Disfluency as a Window into Cognitive Mediation: Psycholinguistic Metrics for Evaluating AI-Integrated Spoken Communication

Published in Extended Abstracts of the 2026 CHI Conference on Human Factors in Computing Systems, 2026

Published: CHI Extended Abstracts 2026, Barcelona, Spain.

This paper proposes a psycholinguistic evaluation framework that uses speech disfluency patterns—filled pauses (um, uh), repetitions, repairs, and prolonged silences—as observable signatures of underlying cognitive processing during AI-integrated spoken conversation. While most evaluation metrics for conversational AI focus on output fluency or task success, disfluencies are systematic windows into speakers’ cognitive load, prediction failure, and repair work.

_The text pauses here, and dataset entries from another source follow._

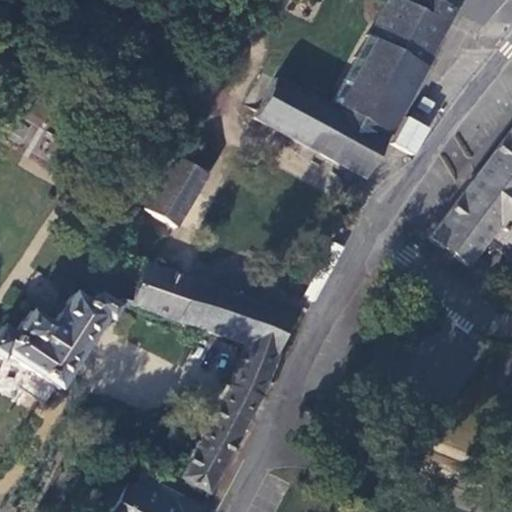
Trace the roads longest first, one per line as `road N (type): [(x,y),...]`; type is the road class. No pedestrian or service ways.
road 1 (residential): [(234,511),(372,233)]
road 2 (residential): [(511,46),(372,233)]
road 3 (residential): [(372,233),(495,321),(511,323)]
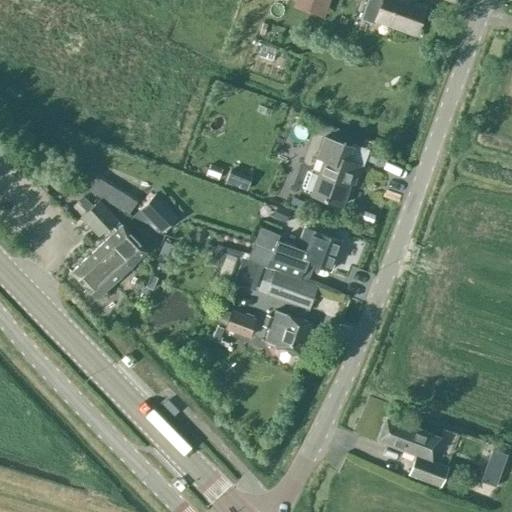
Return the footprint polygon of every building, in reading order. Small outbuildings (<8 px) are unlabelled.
[(294,0),(291,9),(323,20),(330,0),(294,0)] [(414,33),(424,7),(405,0),(366,0),(364,7),(362,14),(357,12),(352,24),(368,30),(374,11),(378,12),(375,19),(414,33)] [(273,153),(294,163),(309,131),(288,121),(273,153)] [(344,159),(349,147),(324,138),(318,155),(325,158),(320,171),(313,169),(309,171),(303,187),(305,192),(312,194),(312,195),(341,205),(349,181),(352,182),(358,164),(344,159)] [(26,172),(34,182),(46,173),(39,163),(26,172)] [(101,200),(101,201),(92,191),(73,208),(82,217),(99,236),(107,228),(113,234),(71,271),(83,284),(95,298),(147,252),(140,244),(152,233),(137,216),(124,227),(123,225),(122,225),(117,219),(101,200)] [(138,209),(161,232),(177,216),(154,193),(138,209)] [(280,234),(295,240),(301,224),(287,218),(280,234)] [(276,233),(265,229),(259,245),(270,249),(276,233)] [(339,241),(311,231),(304,250),(284,243),(278,258),(269,255),(265,266),(271,268),(301,279),(306,268),(308,262),(329,269),(339,241)] [(163,240),(155,259),(164,263),(172,244),(163,240)] [(262,265),(242,257),(232,282),(253,290),(262,265)] [(170,258),(167,266),(194,276),(197,268),(170,258)] [(301,279),(271,268),(263,292),(306,308),(314,284),(301,279)] [(224,327),(247,334),(252,317),(230,310),(224,327)] [(310,322),(275,310),(272,317),(267,315),(263,326),(269,328),(264,341),(298,354),(310,322)] [(440,437),(386,417),(377,440),(415,455),(411,467),(408,473),(442,486),(449,469),(431,462),(440,437)] [(508,452),(493,446),(485,469),(500,475),(508,452)]
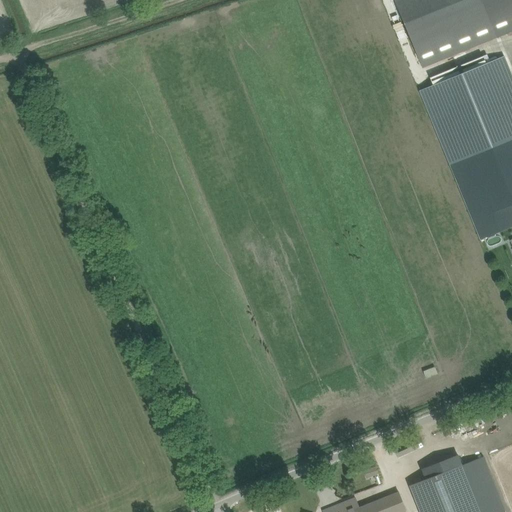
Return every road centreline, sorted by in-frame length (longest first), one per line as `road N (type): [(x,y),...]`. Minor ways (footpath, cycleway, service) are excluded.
road 1 (track): [(18,54),(216,506)]
road 2 (unclassified): [(216,506),(511,386)]
road 3 (track): [(0,59),(189,0)]
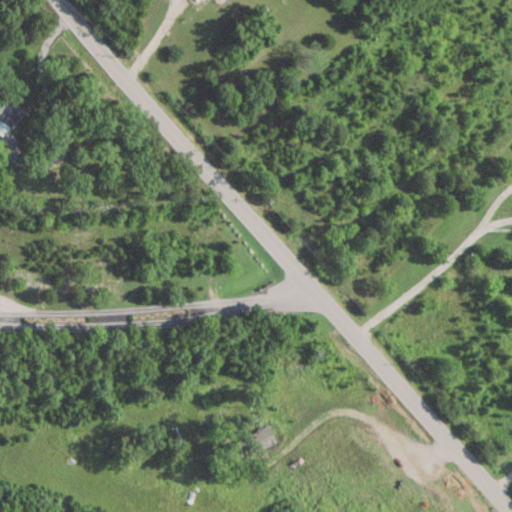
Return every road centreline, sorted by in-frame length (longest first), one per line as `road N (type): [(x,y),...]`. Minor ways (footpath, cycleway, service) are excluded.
road 1 (tertiary): [(311,290),(56,0)]
road 2 (residential): [(0,318),(133,318),(270,303),(311,290)]
road 3 (tertiary): [(509,511),(311,290)]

The paper maps four classes of disfluency to four speech-processing stages (perception, lexical access, content integration, production planning) and proposes how each can be measured to evaluate whether AI mediation alleviates or amplifies cognitive load at specific stages. This framework supports more nuanced evaluation of AI tools designed for non-native speakers and others who experience predictable cognitive bottlenecks during real-time conversation.

Recommended citation: He, W. P. (2026). "Disfluency as a Window into Cognitive Mediation: Psycholinguistic Metrics for Evaluating AI-Integrated Spoken Communication." Extended Abstracts of the 2026 CHI Conference on Human Factors in Computing Systems. Barcelona, Spain.